In-between Cheltenham and my shopping trip, James (our Harper student shepherd) and I took a trip to Edinburgh to the Farmers Weekly Graze event, held at Charlie and Andrea Walkers’s farm.

We were lucky enough to combine this with a trip to Pirntaton, Jim Logan’s farm.

We predominantly set-stock our grassland due to labour resource.

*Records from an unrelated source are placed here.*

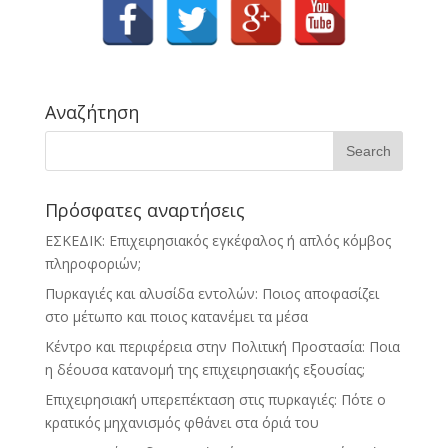
Αναζήτηση
Πρόσφατες αναρτήσεις
ΕΣΚΕΔΙΚ: Επιχειρησιακός εγκέφαλος ή απλός κόμβος
πληροφοριών;
Πυρκαγιές και αλυσίδα εντολών: Ποιος αποφασίζει
στο μέτωπο και ποιος κατανέμει τα μέσα
Κέντρο και περιφέρεια στην Πολιτική Προστασία: Ποια
η δέουσα κατανομή της επιχειρησιακής εξουσίας;
Επιχειρησιακή υπερεπέκταση στις πυρκαγιές: Πότε ο
κρατικός μηχανισμός φθάνει στα όριά του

When droughts hit, we know that splitting paddocks down and rotationally grazing them saves us.

Now that we have more labour, it is time to ditch our set-stocking system and hopefully say goodbye to the cycle of running out of grass, panicking, finding emergency grass or cover crops and repeating the cycle.  

I started by listening to my Nuffield buddy Michael Blanche’s podcasts (The Pasture Pod) and became convinced paddock grazing could be our saviour, along with a feed budget for the whole year.

Jim, Andrea and Charley all feature on The Pasture Pod episodes, and sparked our pilgrimage north.

We talked a lot, checked out some grass management software, drank a lot, talked some more and toured their farms – it was a fantastic trip.

Now we’re back, we’re busy splitting paddocks up for our pre-lambing rotation and getting to grips with our software packages for pasture management and feed budgeting. Watch this space.